Please return the lines below verbatim, beginning at the one that has "是已拉了十年八年的车，筋肉的" and stopping after the one that has "从风里雨里的咬牙，从饭里茶里", and add no other lines.

Segment Start: ENTRIES PROVIDED

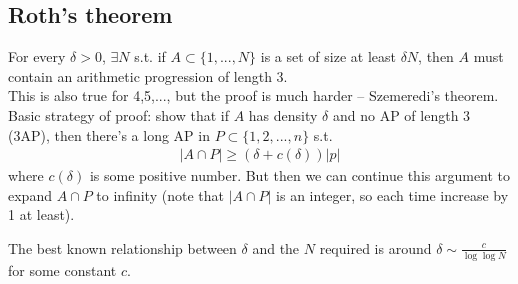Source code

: \documentclass[a4paper]{article}
\begin{document}
\subsection{Roth's theorem}
\begin{thm}
    For every $\delta > 0$, $\exists N$ s.t. if $A \subset \{1,...,N\}$ is a set of size at least $\delta N$, then $A$ must contain an arithmetic progression of length 3.\\
    This is also true for 4,5,..., but the proof is much harder -- Szemeredi's theorem.\\
    Basic strategy of proof: show that if $A$ has density $\delta$ and no AP of length 3 (3AP), then there's a long AP in $P \subset \{1,2,...,n\}$ s.t.\begin{equation*}
        \begin{aligned}
            |A \cap P| \geq (\delta+c(\delta)) |p|
        \end{aligned}
    \end{equation*}
    where $c(\delta)$ is some positive number. But then we can continue this argument to expand $A\cap P$ to infinity (note that $|A\cap P|$ is an integer, so each time increase by 1 at least).

    The best known relationship between $\delta$ and the $N$ required is around $\delta \sim \frac{c}{\log\log N}$ for some constant $c$.
\end{thm}
\end{document}
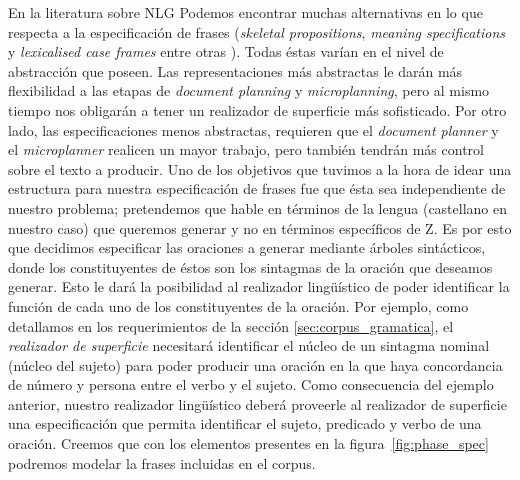 En la literatura sobre NLG Podemos encontrar muchas alternativas en lo que respecta a la especificación de frases (\textit{skeletal propositions}, \textit{meaning specifications} y \textit{lexicalised case frames} entre otras \cite{reiter_dale}). Todas éstas varían en el nivel de abstracción que poseen. Las representaciones más abstractas le darán más flexibilidad a las etapas de \textit{document planning} y \textit{microplanning}, pero al mismo tiempo nos obligarán a tener un realizador de superficie más sofisticado. Por otro lado, las especificaciones menos abstractas, requieren que el \textit{document planner} y el \textit{microplanner} realicen un mayor trabajo, pero también tendrán más control sobre el texto a producir. Uno de los objetivos que tuvimos a la hora de idear una estructura para nuestra especificación de frases fue que ésta sea independiente de nuestro problema; pretendemos que hable en términos de la lengua (castellano en nuestro caso) que queremos generar y no en términos específicos de Z. Es por esto que decidimos especificar las oraciones a generar mediante árboles sintácticos, donde los constituyentes de éstos son los sintagmas de la oración que deseamos generar. Esto le dará la posibilidad al realizador lingüístico de poder identificar la función de cada uno de los constituyentes de la oración. Por ejemplo, como detallamos en los requerimientos de la sección \ref{sec:corpus_gramatica}, el \emph{realizador de superficie} necesitará identificar el núcleo de un sintagma nominal (núcleo del sujeto) para poder producir una oración en la que haya concordancia de número y persona entre el verbo y el sujeto. Como consecuencia del ejemplo anterior, nuestro realizador lingüístico deberá proveerle al realizador de superficie una especificación que permita identificar el sujeto, predicado y verbo de una oración. Creemos que con los elementos presentes en la figura~\ref{fig:phase_spec} podremos modelar la frases incluidas en el corpus.

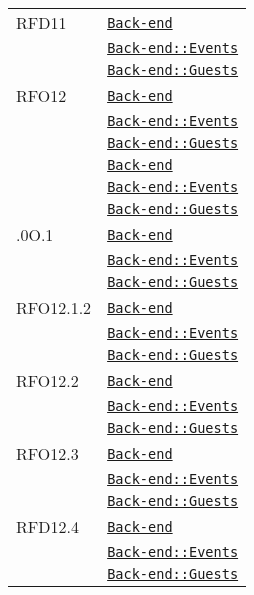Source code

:\begin{longtable}{|>{\centering}m{3cm}|m{10cm}<{\centering}|}
RFD11 & \hyperref[Back-end]{\texttt{Back-end}}\\
& \hyperref[Back-end::Events]{\texttt{Back-end::Events}}\\
& \hyperref[Back-end::Guests]{\texttt{Back-end::Guests}}\\ \hline

RFO12 & \hyperref[Back-end]{\texttt{Back-end}}\\
& \hyperref[Back-end::Events]{\texttt{Back-end::Events}}\\
& \hyperref[Back-end::Guests]{\texttt{Back-end::Guests}}\\ \hline

 & \hyperref[Back-end]{\texttt{Back-end}}\\
& \hyperref[Back-end::Events]{\texttt{Back-end::Events}}\\
& \hyperref[Back-end::Guests]{\texttt{Back-end::Guests}}\\ \hline

.0O.1 & \hyperref[Back-end]{\texttt{Back-end}}\\
& \hyperref[Back-end::Events]{\texttt{Back-end::Events}}\\
& \hyperref[Back-end::Guests]{\texttt{Back-end::Guests}}\\ \hline

RFO12.1.2 & \hyperref[Back-end]{\texttt{Back-end}}\\
& \hyperref[Back-end::Events]{\texttt{Back-end::Events}}\\
& \hyperref[Back-end::Guests]{\texttt{Back-end::Guests}}\\ \hline

RFO12.2 & \hyperref[Back-end]{\texttt{Back-end}}\\
& \hyperref[Back-end::Events]{\texttt{Back-end::Events}}\\
& \hyperref[Back-end::Guests]{\texttt{Back-end::Guests}}\\ \hline

RFO12.3 & \hyperref[Back-end]{\texttt{Back-end}}\\
& \hyperref[Back-end::Events]{\texttt{Back-end::Events}}\\
& \hyperref[Back-end::Guests]{\texttt{Back-end::Guests}}\\ \hline

RFD12.4 & \hyperref[Back-end]{\texttt{Back-end}}\\
& \hyperref[Back-end::Events]{\texttt{Back-end::Events}}\\
& \hyperref[Back-end::Guests]{\texttt{Back-end::Guests}}\\ \hline


\end{longtable}
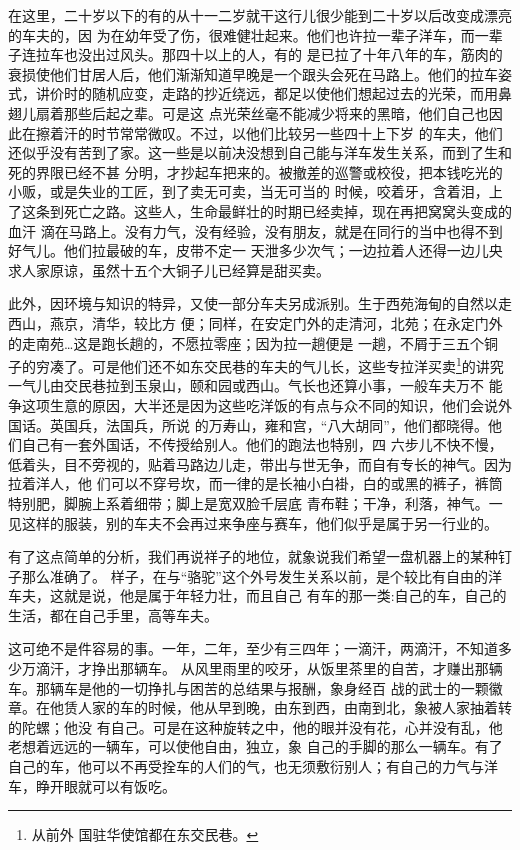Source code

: \documentclass[11pt,a4paper,onecolumn]{article}
\begin{document}
在这里，二十岁以下的\myrule 有的从十一二岁就干这行儿\myrule 很少能到二十岁以后改变成漂亮的车夫的，因
为在幼年受了伤，很难健壮起来。他们也许拉一辈子洋车，而一辈子连拉车也没出过风头。那四十以上的人，有的
是已拉了十年八年的车，筋肉的衰损使他们甘居人后，他们渐渐知道早晚是一个跟头会死在马路上。他们的拉车姿
式，讲价时的随机应变，走路的抄近绕远，都足以使他们想起过去的光荣，而用鼻翅儿扇着那些后起之辈。可是这
点光荣丝毫不能减少将来的黑暗，他们自己也因此在擦着汗的时节常常微叹。不过，以他们比较另一些四十上下岁
的车夫，他们还似乎没有苦到了家。这一些是以前决没想到自己能与洋车发生关系，而到了生和死的界限已经不甚
分明，才抄起车把来的。被撤差的巡警或校役，把本钱吃光的小贩，或是失业的工匠，到了卖无可卖，当无可当的
时候，咬着牙，含着泪，上了这条到死亡之路。这些人，生命最鲜壮的时期已经卖掉，现在再把窝窝头变成的血汗
滴在马路上。没有力气，没有经验，没有朋友，就是在同行的当中也得不到好气儿。他们拉最破的车，皮带不定一
天泄多少次气；一边拉着人还得一边儿央求人家原谅，虽然十五个大铜子儿已经算是甜买卖。

此外，因环境与知识的特异，又使一部分车夫另成派别。生于西苑海甸的自然以走西山，燕京，清华，较比方
便；同样，在安定门外的走清河，北苑；在永定门外的走南苑\ldots 这是跑长趟的，不愿拉零座；因为拉一趟便是
一趟，不屑于三五个铜子的穷凑了。可是他们还不如东交民巷的车夫的气儿长，这些专拉洋买卖\footnote{从前外
  国驻华使馆都在东交民巷。}的讲究一气儿由交民巷拉到玉泉山，颐和园或西山。气长也还算小事，一般车夫万不
能争这项生意的原因，大半还是因为这些吃洋饭的有点与众不同的知识，他们会说外国话。英国兵，法国兵，所说
的万寿山，雍和宫，``八大胡同''，他们都晓得。他们自己有一套外国话，不传授给别人。他们的跑法也特别，四
六步儿不快不慢，低着头，目不旁视的，贴着马路边儿走，带出与世无争，而自有专长的神气。因为拉着洋人，他
们可以不穿号坎，而一律的是长袖小白褂，白的或黑的裤子，裤筒特别肥，脚腕上系着细带；脚上是宽双脸千层底
青布鞋；干净，利落，神气。一见这样的服装，别的车夫不会再过来争座与赛车，他们似乎是属于另一行业的。

有了这点简单的分析，我们再说祥子的地位，就象说\myrule 我们希望\myrule 一盘机器上的某种钉子那么准确了。
样子，在与``骆驼''这个外号发生关系以前，是个较比有自由的洋车夫，这就是说，他是属于年轻力壮，而且自己
有车的那一类:自己的车，自己的生活，都在自己手里，高等车夫。

这可绝不是件容易的事。一年，二年，至少有三四年；一滴汗，两滴汗，不知道多少万滴汗，才挣出那辆车。
从风里雨里的咬牙，从饭里茶里的自苦，才赚出那辆车。那辆车是他的一切挣扎与困苦的总结果与报酬，象身经百
战的武士的一颗徽章。在他赁人家的车的时候，他从早到晚，由东到西，由南到北，象被人家抽着转的陀螺；他没
有自己。可是在这种旋转之中，他的眼并没有花，心并没有乱，他老想着远远的一辆车，可以使他自由，独立，象
自己的手脚的那么一辆车。有了自己的车，他可以不再受拴车的人们的气，也无须敷衍别人；有自己的力气与洋
车，睁开眼就可以有饭吃。
\end{document}
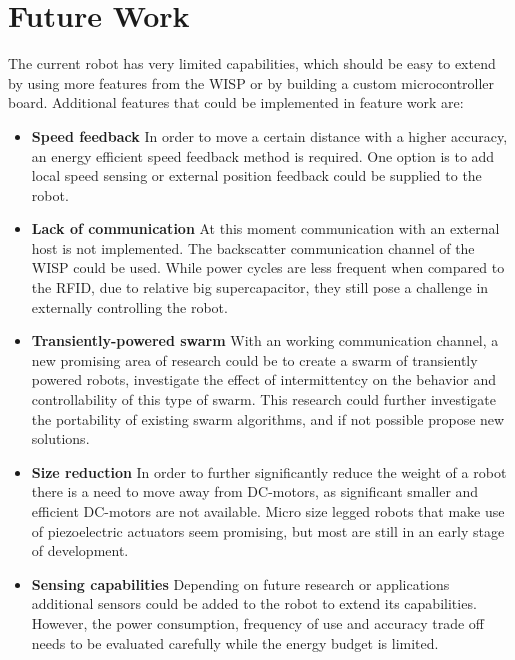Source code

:\section{Future Work}
\label{sec:limitations_future_work}

The current robot has very limited capabilities, which should be easy to extend by using more features from the WISP or by building a custom microcontroller board.
Additional features that could be implemented in feature work are:

\begin{itemize}

\item \textbf{Speed feedback} 
In order to move a certain distance with a higher accuracy, an energy efficient speed feedback method is required.
One option is to add local speed sensing or external position feedback could be supplied to the robot.


\item \textbf{Lack of communication}
At this moment communication with an external host is not implemented.
The backscatter communication channel of the WISP could be used.
While power cycles are less frequent when compared to the RFID, due to relative big supercapacitor, they still pose a challenge in externally controlling the robot.

\item \textbf{Transiently-powered swarm}
With an working communication channel, a new promising area of research could be to create a swarm of transiently powered robots, investigate the effect of intermittentcy on the behavior and controllability of this type of swarm.
This research could further investigate the portability of existing swarm algorithms, and if not possible propose new solutions.	

\item \textbf{Size reduction} 
In order to further significantly reduce the weight of a robot there is a need to move away from DC-motors, as significant smaller and efficient DC-motors are not available.
Micro size legged robots that make use of piezoelectric actuators seem promising, but most are still in an early stage of development.

\item \textbf{Sensing capabilities}
Depending on future research or applications additional sensors could be added to the robot to extend its capabilities.
However, the power consumption, frequency of use and accuracy trade off needs to be evaluated carefully while the energy budget is limited.


\end{itemize}


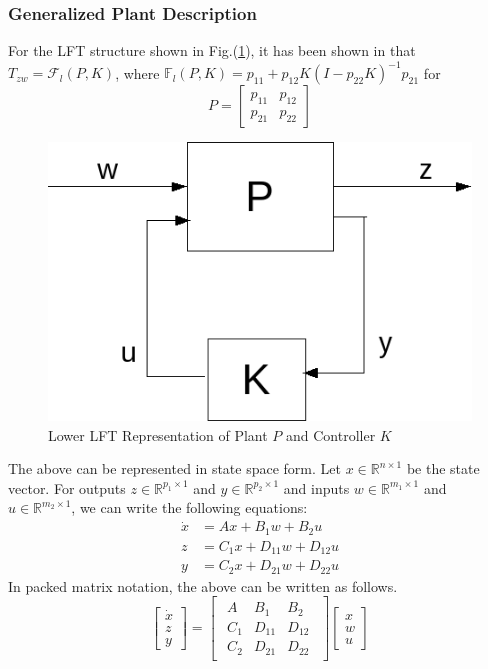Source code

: \documentclass[a4paper,12pt]{article}
\begin{document}
		\subsubsection{Generalized Plant Description}
		For the LFT structure shown in Fig.(\ref{llft}), it has been shown in \cite{prev} that $T_{zw} = \mathscr{F}_{l}(P,K)$, where $\mathbb{F}_{l}(P,K) = p_{11}+p_{12}K(I-p_{22}K)^{-1}p_{21}$ for \[ P= \begin{bmatrix}
		p_{11} &p_{12}\\
		p_{21} &p_{22}
		\end{bmatrix}
		\]
		\begin{figure}[H]
			  \centering
			  \includegraphics[scale=0.5]{llftpk}
%			  
			  \caption{Lower LFT Representation of Plant $P$ and Controller $K$}
			 \label{llft}
		\end{figure}	
		The above can be represented in state space form. Let $x \in \mathbb{R}^{n \times 1}$ be the state vector. For outputs $z \in \mathbb{R}^{p_{1} \times 1}$ and $y \in \mathbb{R}^{p_{2} \times 1}$ and inputs $w \in \mathbb{R}^{m_{1} \times 1}$ and $u \in \mathbb{R}^{m_{2} \times 1}$, we can write the following equations:
		\begin{align}
		\dot{x} &= Ax + B_{1}w + B_{2}u\\
		z&=C_{1}x+D_{11}w+D_{12}u\\
		y&=C_{2}x+D_{21}w+D_{22}u
		\label{ss1}
		\end{align}
		In packed matrix notation, the above can be written as follows.
		\[
		\begin{bmatrix}
		\dot{x} \\ \hline
		z\\
		y
		\end{bmatrix}
		=
		\begin{bmatrix}
	\begin{array}{c|cc}
	A & B_{1} & B_{2}\\ \hline
	C_{1}
	 & D_{11}
	  & D_{12} \\
	  C_{2} & D_{21} & D_{22}
	\end{array}
	\end{bmatrix}
	\begin{bmatrix}
	x \\ \hline
	w\\u
	\end{bmatrix}
		\]
\end{document}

Segment End: ENTRIES PROVIDED

### TASK ANSWER
是已拉了十年八年的车，筋肉的衰损使他们甘居人后，他们渐渐知道早晚是一个跟头会死在马路上。他们的拉车姿
式，讲价时的随机应变，走路的抄近绕远，都足以使他们想起过去的光荣，而用鼻翅儿扇着那些后起之辈。可是这
点光荣丝毫不能减少将来的黑暗，他们自己也因此在擦着汗的时节常常微叹。不过，以他们比较另一些四十上下岁
的车夫，他们还似乎没有苦到了家。这一些是以前决没想到自己能与洋车发生关系，而到了生和死的界限已经不甚
分明，才抄起车把来的。被撤差的巡警或校役，把本钱吃光的小贩，或是失业的工匠，到了卖无可卖，当无可当的
时候，咬着牙，含着泪，上了这条到死亡之路。这些人，生命最鲜壮的时期已经卖掉，现在再把窝窝头变成的血汗
滴在马路上。没有力气，没有经验，没有朋友，就是在同行的当中也得不到好气儿。他们拉最破的车，皮带不定一
天泄多少次气；一边拉着人还得一边儿央求人家原谅，虽然十五个大铜子儿已经算是甜买卖。

此外，因环境与知识的特异，又使一部分车夫另成派别。生于西苑海甸的自然以走西山，燕京，清华，较比方
便；同样，在安定门外的走清河，北苑；在永定门外的走南苑\ldots 这是跑长趟的，不愿拉零座；因为拉一趟便是
一趟，不屑于三五个铜子的穷凑了。可是他们还不如东交民巷的车夫的气儿长，这些专拉洋买卖\footnote{从前外
  国驻华使馆都在东交民巷。}的讲究一气儿由交民巷拉到玉泉山，颐和园或西山。气长也还算小事，一般车夫万不
能争这项生意的原因，大半还是因为这些吃洋饭的有点与众不同的知识，他们会说外国话。英国兵，法国兵，所说
的万寿山，雍和宫，``八大胡同''，他们都晓得。他们自己有一套外国话，不传授给别人。他们的跑法也特别，四
六步儿不快不慢，低着头，目不旁视的，贴着马路边儿走，带出与世无争，而自有专长的神气。因为拉着洋人，他
们可以不穿号坎，而一律的是长袖小白褂，白的或黑的裤子，裤筒特别肥，脚腕上系着细带；脚上是宽双脸千层底
青布鞋；干净，利落，神气。一见这样的服装，别的车夫不会再过来争座与赛车，他们似乎是属于另一行业的。

有了这点简单的分析，我们再说祥子的地位，就象说\myrule 我们希望\myrule 一盘机器上的某种钉子那么准确了。
样子，在与``骆驼''这个外号发生关系以前，是个较比有自由的洋车夫，这就是说，他是属于年轻力壮，而且自己
有车的那一类:自己的车，自己的生活，都在自己手里，高等车夫。

这可绝不是件容易的事。一年，二年，至少有三四年；一滴汗，两滴汗，不知道多少万滴汗，才挣出那辆车。
从风里雨里的咬牙，从饭里茶里的自苦，才赚出那辆车。那辆车是他的一切挣扎与困苦的总结果与报酬，象身经百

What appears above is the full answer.